If there are ways to violate causality they are likely restrictive enough that we can't use them to violate causality prior to when we knew about the methods (roughly). This is true for most proposed causality violating mechanisms. For example, you might be able to violate causality with a wormhole, but you can't do it to any point in spacetime prior to the existence of the wormhole.
In general, if there are causality violating mechanisms we should expect that they can't violate causality so severely as to make the past become radically altered since we just don't see that. It is conceivable that such manipulation is possible but that once we find an effective method of violating causality we will be quickly wiped out (possibly by bad things related to the method itself) but this seems unlikely even assuming one already has a causality violating mechanism.

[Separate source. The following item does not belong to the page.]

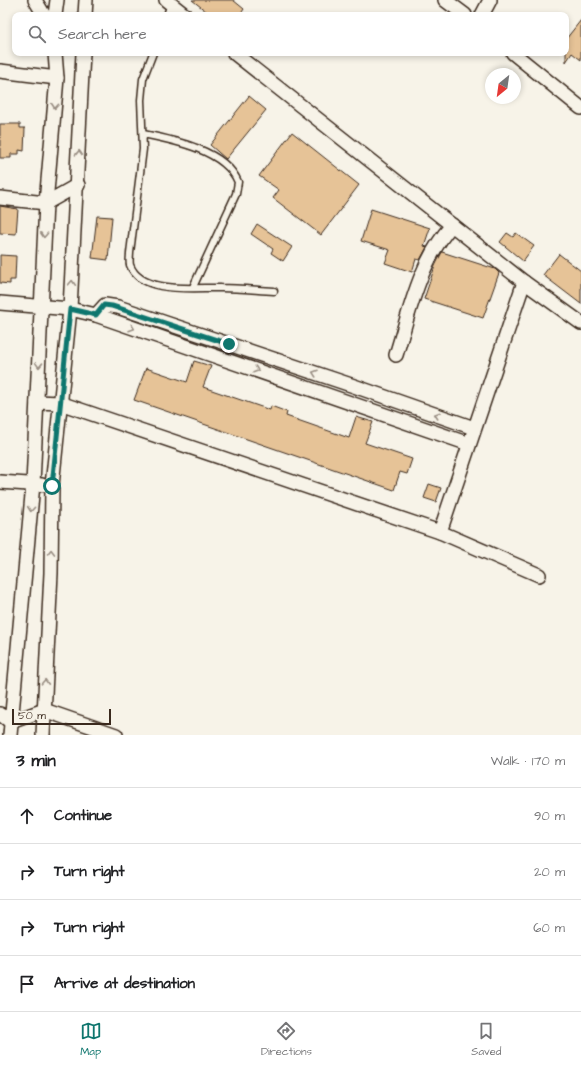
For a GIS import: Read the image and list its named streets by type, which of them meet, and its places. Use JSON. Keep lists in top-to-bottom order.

Mostly agree. Would downgrade to "can't or won't". Apart from a little more completeness the difference makes a difference to anthropic considerations.
http://www.nature.com/news/2011/110922/full/news.2011.554.html
http://arxiv.org/abs/1109.4897v1
http://usersguidetotheuniverse.com/?p=2169
http://news.ycombinator.com/item?id=3027056
Perhaps the end of the era of the light cone and beginning of the era of the neutrino cone? I'd be curious to see your probability estimates for whether this theory pans out. Or other crackpot hypotheses to explain the results.